Atzmon's team found that the SNP markers in genetic segments of 3
million DNA letters or longer were 10 times more likely to be identical
among Jews than non-Jews. Results of the analysis also tally with
biblical accounts of the fate of the Jews. Using their DNA analysis, the
authors traced the ancestors of all Jews to Persia and Babylon, areas
that now form part of Iran and Iraq.
The study also found that with respect to non-Jewish European groups,
the population most closely related to Ashkenazi Jews are modern-day
Italians. The study speculated that the genetic-similarity between
Ashkenazi Jews and Italians may be due to inter-marriage and conversions
in the time of the Roman Empire.

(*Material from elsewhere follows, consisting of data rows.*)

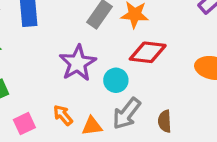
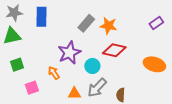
orange arrow: (63, 115) -> (54, 73), moved

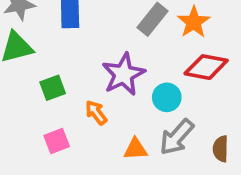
orange star: (108, 26) -> (194, 22), turned 30
green square: (17, 65) -> (53, 88), moved

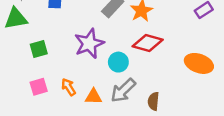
orange arrow: (96, 113) -> (69, 87), moved

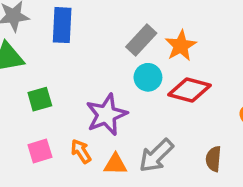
purple star: (89, 44) -> (106, 115), moved
cyan circle: (118, 62) -> (148, 77), moved
brown semicircle: (153, 101) -> (214, 159), moved

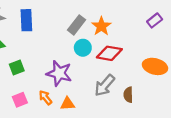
purple star: (106, 115) -> (59, 73), turned -30
gray arrow: (156, 156) -> (105, 85), moved

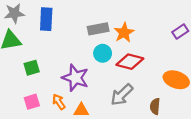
gray rectangle: (76, 25) -> (98, 29), turned 36
brown semicircle: (128, 95) -> (155, 106), moved

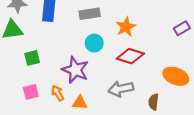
gray rectangle: (98, 29) -> (90, 14), moved
cyan circle: (103, 53) -> (94, 43), moved
gray arrow: (122, 95) -> (121, 89), turned 30

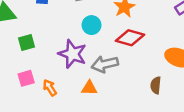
gray arrow: (121, 89) -> (105, 64), moved
orange arrow: (58, 93) -> (50, 88), moved
orange triangle: (80, 103) -> (89, 88), moved

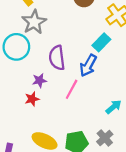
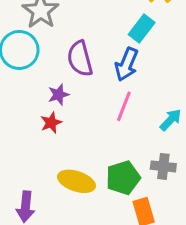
pink line: (72, 89) -> (124, 106), moved
gray cross: (105, 138) -> (163, 166), turned -35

It was also found that any two
Ashkenazi Jewish participants in the study shared about as much DNA as
fourth or fifth cousins
A 2010 study by Bray et al, using SNP microarray techniques and linkage analysis,
estimated that 35 to 55 percent of the modern Ashkenazi genome is
specifically traceable to Europe, and that European "admixture is
considerably higher than previous estimates by studies that used the Y
chromosome". The study assumed Druze and Palestinian Arabs
populations to represent the reference to world Jewry ancestor genome.
With this reference point, the linkage disequilibrium in the Ashkenazi
Jewish population was interpreted as "matches signs of interbreeding or
'admixture' between Middle Eastern and European populations". In their
press release, Bray stated: "We were surprised to find evidence that
Ashkenazi Jews have higher heterozygosity
than Europeans, contradicting the widely-held presumption that they
have been a largely isolated group". "Thus, the AJ population shows
evidence of past founding events; however, admixture and selection have
also strongly influenced its current genetic makeup." The authors note
that their results will require further investigation.